━━━ Document

Viewed from a further aspect, the present invention provides an arrangement for recovering hydrocarbon from a hydrocarbon containing subterranean formation comprising;

(i) an arrangement for conducting a thermal recovery method; and

(ii) a system for recovering thermal energy as hereinbefore defined. DETAILED DESCRIPTION OF THE INVENTION

To recover hydrocarbon, and particularly heavy hydrocarbon, from subterranean formations, it is often necessary to employ thermal recovery methods such as Steam Assisted Gravity Drainage (SAGD) and In Situ Combustion (ISC). Thermal recovery methods generally facilitate recovery of heavy hydrocarbon by mobilising it by heating and in some cases by additionally reducing its viscosity by dilution. These methods successfully facilitate the recovery of hydrocarbon which otherwise would remain in the formation.

There is, however, a significant energy cost associated with thermal recovery methods. In SAGD the steam needed for injection into the formation is usually generated using natural gas as the fuel. Since vast volumes of steam are required in an effective recovery operation that might last for 10-20 years this is a huge cost. Although an advantage of ISC is that the fuel for combustion is the in situ hydrocarbon, a steam treatment is usually required initially to heat the formation to a temperature that will sustain combustion.

The method of the present invention recovers thermal energy generated for carrying out thermal recovery methods that is not recovered in the extracted hydrocarbon. Typically this is the thermal energy that heats the formation, i.e. the energy that accumulates in the reservoir structure. The method of the present invention comprises selecting a formation that has been depleted of hydrocarbon by a thermal recovery method and injecting a fluid into the depleted hydrocarbon formation. The fluid has a first temperature at the point of injection into the formation. The method, however, further comprises allowing the formation to heat the fluid. In other words energy originally derived from, e.g. steam or in situ combustion and stored in the formation is transferred from the heated formation into the fluid. Thus when the fluid is recovered from the depleted hydrocarbon formation the fluid has a second temperature which is higher than the first temperature. This temperature increase represents the energy that is recovered. As described below, the energy may be extracted from the fluid in a number of different ways. Preferably the energy is used in steam generation.

━━━━━━

* [Tasks to carry out]
**A)** Reproduce the patent excerpt between "(i) an arrangement" and "in the formation.", inclusive.
**B)** According to the patent excerpt, what fuel is usually used to generate the steam injected in SAGD?
**C)** List the steps that the patent excerpt explicitly says the method of the present invention comprises.
The material that comes next has no connection to the patent excerpt.

━━━ Supplied material

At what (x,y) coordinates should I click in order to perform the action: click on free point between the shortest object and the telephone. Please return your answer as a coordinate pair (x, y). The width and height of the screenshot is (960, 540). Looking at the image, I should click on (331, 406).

━━━━━━

* [Task-by-task solutions]
**A)**
(i) an arrangement for conducting a thermal recovery method; and

(ii) a system for recovering thermal energy as hereinbefore defined. DETAILED DESCRIPTION OF THE INVENTION

To recover hydrocarbon, and particularly heavy hydrocarbon, from subterranean formations, it is often necessary to employ thermal recovery methods such as Steam Assisted Gravity Drainage (SAGD) and In Situ Combustion (ISC). Thermal recovery methods generally facilitate recovery of heavy hydrocarbon by mobilising it by heating and in some cases by additionally reducing its viscosity by dilution. These methods successfully facilitate the recovery of hydrocarbon which otherwise would remain in the formation.

**B)** Natural gas.

**C)**
- Selecting a formation that has been depleted of hydrocarbon by a thermal recovery method
- Injecting a fluid into the depleted hydrocarbon formation
- Allowing the formation to heat the fluid